- INPUT MATERIAL
_ _ _ _ _

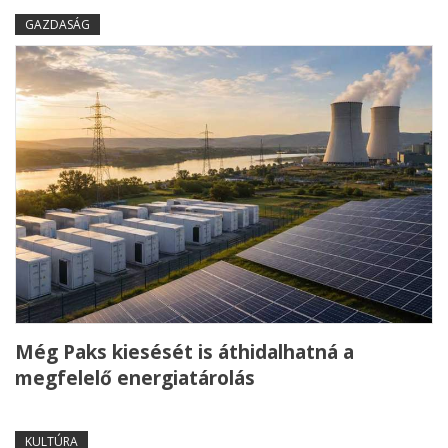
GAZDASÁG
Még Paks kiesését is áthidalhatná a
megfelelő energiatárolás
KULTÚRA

_ _ _ _ _

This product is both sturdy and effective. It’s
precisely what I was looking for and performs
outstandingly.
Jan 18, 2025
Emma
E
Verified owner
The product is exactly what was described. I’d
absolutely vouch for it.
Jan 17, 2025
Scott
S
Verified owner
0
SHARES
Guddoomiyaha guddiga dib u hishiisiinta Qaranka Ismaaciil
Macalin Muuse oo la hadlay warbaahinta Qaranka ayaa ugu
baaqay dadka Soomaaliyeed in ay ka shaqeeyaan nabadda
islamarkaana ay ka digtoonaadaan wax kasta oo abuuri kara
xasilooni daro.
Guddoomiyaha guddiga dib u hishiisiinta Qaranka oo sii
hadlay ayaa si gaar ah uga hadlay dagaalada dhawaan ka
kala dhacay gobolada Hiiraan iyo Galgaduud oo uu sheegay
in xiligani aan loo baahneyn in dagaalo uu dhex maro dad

_ _ _ _ _

- WHAT THIS TASK INVOLVES
Copy out the lines of the records word for word, from the line containing "This product is" through the line containing "in xiligani aan", and include both of those lines.

- RESULT
This product is both sturdy and effective. It’s
precisely what I was looking for and performs
outstandingly.
Jan 18, 2025
Emma
E
Verified owner
The product is exactly what was described. I’d
absolutely vouch for it.
Jan 17, 2025
Scott
S
Verified owner
0
SHARES
Guddoomiyaha guddiga dib u hishiisiinta Qaranka Ismaaciil
Macalin Muuse oo la hadlay warbaahinta Qaranka ayaa ugu
baaqay dadka Soomaaliyeed in ay ka shaqeeyaan nabadda
islamarkaana ay ka digtoonaadaan wax kasta oo abuuri kara
xasilooni daro.
Guddoomiyaha guddiga dib u hishiisiinta Qaranka oo sii
hadlay ayaa si gaar ah uga hadlay dagaalada dhawaan ka
kala dhacay gobolada Hiiraan iyo Galgaduud oo uu sheegay
in xiligani aan loo baahneyn in dagaalo uu dhex maro dad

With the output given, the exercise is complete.